What became of those great tools my child learned during speech telepractice?
It seems only logical that if a stuttering child can overcome that stutter during her speech telepractice session that she would apply those same strategies to “real life”? After all, children (teenagers in particular) will do just about anything to avoid stigmatizing themselves. So the obvious question is, “Why do they forsake the very tools that will save them this indignity?”
While those techniques that modify stuttering are learned rather quickly in treatment, many speech therapists became frustrated and discouraged when they see this progress evaporate soon after the session’s conclusion. What is it–the child’s laziness, the family not doing “their homework” with the child, or is it perhaps a deficiency in the SLP's strategy?
It may be helpful to consider that instead of looking for whom to blame, the real answer may be something entirely different...
Reason # 1: Mommy, this is just too hard!
First, you must recognize that implementing the changes made in the speech telepractice session can be exponentially more difficult when considering the factors present in real life that didn't exist during the session. Feeling time pressure of articulating the sound, navigating interruptions, or the fear of “failing”; any of these could cause the child to go blank.
What can you do to help?
It is critical that in addition to teaching the child the strategies to overcome her stuttering that you begin to gradually integrate the implementation of those strategies into real life situations that the child will need to confront. Whether it is the classroom, the playground or even in the home, the child needs practice using the tools and thus gain the confidence that is so essential.
Reason #2: But Mommy, this makes me sound so weird!
All of the various techniques that can help a child to reduce her stuttering have a common denominator– pausing. So while the child may have mastered a technique, she will still sound different from her friends, or in her words, “weird!” Feeling weird is enough to shut up any child and could explain why the child is ignoring her well-taught strategies outside of the sessions.
What can you do to help?
You may want to help to desensitize the child to the negative feedback she will probably receive from her peers when she implements the strategies you taught her. Role play with your client by sharing some of the unintended verbal abuse that she will probably encounter and help her to cope with it by fortifying her with responses, emboldening her to persevere.

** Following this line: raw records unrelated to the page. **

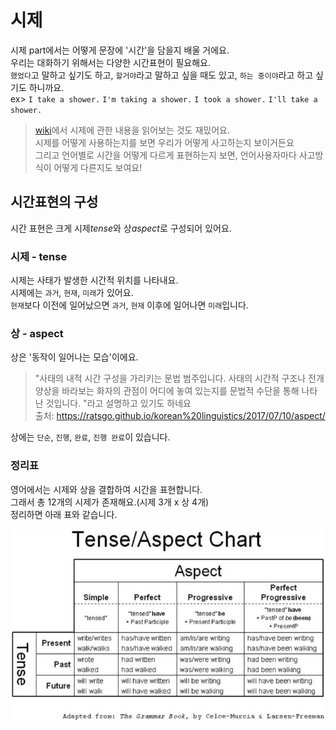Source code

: # 시제
시제 part에서는 어떻게 문장에 '시간'을 담을지 배울 거에요.<br>
우리는 대화하기 위해서는 다양한 시간표현이 필요해요.<br>
`했었다`고 말하고 싶기도 하고, `할거야`라고 말하고 싶을 때도 있고, `하는 중이야`라고 하고 싶기도 하니까요.<br>
ex> `I take a shower.` `I'm taking a shower.` `I took a shower.` `I'll take a shower.`
> [wiki](https://ko.wikipedia.org/wiki/시제)에서 시제에 관한 내용을 읽어보는 것도 재밌어요.<br>
시제를 어떻게 사용하는지를 보면 우리가 어떻게 사고하는지 보이거든요<br>
그리고 언어별로 시간을 어떻게 다르게 표현하는지 보면, 언어사용자마다 사고방식이 어떻게 다른지도 보여요!
## 시간표현의 구성
시간 표현은 크게 시제*tense*와 상*aspect*로 구성되어 있어요.
### 시제 - tense
시제는 사태가 발생한 시간적 위치를 나타내요.<br> 
시제에는 `과거`, `현재`, `미래`가 있어요.<br>
`현재`보다 이전에 일어났으면 `과거`, `현재` 이후에 일어나면 `미래`입니다.
### 상 - aspect
상은 '동작이 일어나는 모습'이에요.<br>
> "사태의 내적 시간 구성을 가리키는 문법 범주입니다. 사태의 시간적 구조나 전개 양상을 바라보는 화자의 관점이 어디에 놓여 있는지를 문법적 수단을 통해 나타난 것입니다. "라고 설명하고 있기도 하네요<br>
> 출처: https://ratsgo.github.io/korean%20linguistics/2017/07/10/aspect/

상에는 `단순`, `진행`, `완료`, `진행 완료`이 있습니다.

### 정리표
영어에서는 시제와 상을 결합하여 시간을 표현합니다.<br>
그래서 총 12개의 시제가 존재해요.(시제 3개 x 상 4개)<br>
정리하면 아래 표와 같습니다.
<p align="center">
<img src="./img/tense_aspect_chart.png" width="600"><br/>
</p>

Reason #3: Mommy, I know it’s great, but it just isn’t worth it!
Just like we make a cost-benefit analysis in our decisions, the stuttering child will as well. Superficially, it seems like a no-brainer. With so many benefits that will improve verbal fluency, why wouldn't the child implement the strategies? But consider the costs- greater effort, losing focus on the message, and the fear that the strategy won’t work- leaving her with nothing.
How Can I Help?
You need to be straight with the child. Discuss the benefits and the costs of utilizing the strategies in various situations. As the child’s awareness and acceptance of her stuttering grows, her feelings, the discomfort experienced, and other’s reactions become more tolerable which will decrease the stuttering. This will lower the costs of the tools and promote their usage.
The Comprehensive Approach
Although there are many very effective strategies to reduce the pain of stuttering, you must realize that actual speech telepractice accomplishment is only when the child can apply the strategies in “real life.” Work to understand why your client is failing to implement what she learned, and craft strategies to address those challenges, helping her to be truly successful!